Data Integration (DI) Layer
Data Integration (DI
) is the gateway for incoming data into the Data Integration Hub (DIH
) system. The DI components are delivered as part of the GigaSpaces DIH Package.
DI contains four components which are responsible for reading and analyzing Kafka messages and for pushing them into the Space
.
DI Layer Overview
The DI Module is illustrated as follows:
1. Apache Flink
GigaSpaces uses Apache Flink as it is an open source framework and distributed processing engine for stateful computations over unbounded and bounded data streams. Flink is designed to run in all common cluster environments, performing computations at in-memory speed and at any scale. It is also a powerful and fast framework for stream processing. It also allows deployment of different types of applications at run-time. In addition, Flink supports streaming and batch mode, which is useful for periodic batch updates. One of the most common types of applications that are powered by Flink are Data Pipeline
Applications, which is why we chose to use it in our Smart DIH
solution.
Extract transform load (ETL) is a common approach used to convert and move data between storage systems. Often, ETL jobs are periodically triggered to copy data from transactional database systems to an analytical database or data warehouse. Data pipelines serve a similar purpose as ETL jobs in that they transform and enrich data and can move it from one storage system to another, However, they operate in a continuous streaming mode instead of being periodically triggered.

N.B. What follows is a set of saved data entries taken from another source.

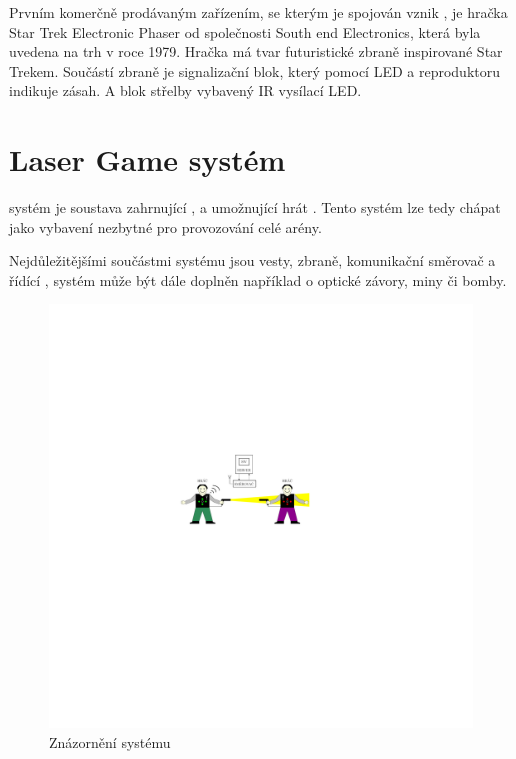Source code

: Prvním komerčně prodávaným zařízením, se kterým je spojován vznik , je hračka Star Trek Electronic Phaser od společnosti South end Electronics, která byla uvedena na trh v roce 1979. Hračka má tvar futuristické zbraně inspirované Star Trekem. Součástí zbraně je signalizační blok, který pomocí LED a reproduktoru indikuje zásah. A blok střelby vybavený IR vysílací LED.

\section{Laser Game systém}
 systém je soustava zahrnující ,  a  umožnující hrát . Tento systém lze tedy chápat jako vybavení nezbytné pro provozování celé arény.

Nejdůležitějšími součástmi  systému jsou vesty, zbraně, komunikační směrovač a řídící ,  systém může být dále doplněn například o optické závory, miny či bomby.

\begin{figure}[H]
    \begin{center}
        \includegraphics[width=\textwidth]{img/lgs}
    \end{center}
    \caption{Znázornění  systému}
\end{figure}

Additional Information: Apache Flink.
2. Metadata Manager (MDM)
The Metadata Manager (MDM) is a stateful data service which communicates with external components via REST APIs. It can be deployed as a standalone application. It uses Zookeeper
(ZK) as a persistent data store.
Functionality
The MDM stores, edits and retrieves information for the following:
-
The source table structure
-
The structure mapping to the space type
-
The data types conversion maps
-
The configurations of the DI Manager and Pipeline, which are DI layer components
-
The pluggable CDC
templates
-
The created and dropped types in the Space
The MDM refreshes its metadata on-demand from sources into the MDM data store (ZK). The MDM compares and repairs stored metadata against created objects and in Space. The MDM also provides information about stored metadata over REST to the UI and DI Manager.
3. DI Processor
The DI Processor is a Java library deployed to the Flink cluster. It is operated by the Flink Task Manager and is part of the Flink job. It is used to process Kafka messages and automatically identifies the consumed message format based on a pluggable CDC template. It converts messages into a Space document and writes the Space document to the Space.
Flow
-
Parsing Kafka messages
-
Determining source table information
-
Determining CDC operation type (INSERT, UPDATE or DELETE)
-
Extracting all column data from the parsed message.
Extraction information is provided by MDM service
Extraction information includes names of attributes, their types and json path used to extract the values
-
Storing extracted data as table row (e,g, Flink Row for interoperability)
The SpaceDocumentMapper is responsible for converting the table row into corresponding SpaceDocuments which is stored in the OpDoc entity together with the operation type.
The conversion is performed according to the source table name. Multiple types of SpaceDocuments can be generated from a single table row.
Conversion may include:
-
Mapping of row column name to the space document attribute name
-
Conversion of types
-
Non-trivial transformations
-
Calculated expressions
OpDoc
The OpDoc entity contains the following information:
-
Operation (insert, delete or update)
-
Space Document
-
Partition ID
-
Routing
property name
-
Transaction ID
Example:
Keyed by partition id
This is the process that attached a space partition ID to each OpDoc according to the SpaceType routing definition.
Time window aggregation
The process aggregates all OpDocs received during a certain time period for efficient space write operation.
Write to Space
At this phase, all aggregated OpDocs are written to the appropriate partition in space asynchronously using the space task execute mechanism.
4. DI Manager
The DI manager is an interface for communicating with Flink. It also communicates with external components such as UI and MDM via REST API. In addition, the DI Manager retrieves a correct schema and tables structure from a Source of Record (SOR) and stores it in the MDM.
The DI Manager-Flink operations are:
-
Creating, editing and dropping Flink jobs
-
Starting and stopping Flink jobs
-
Getting Flink's job status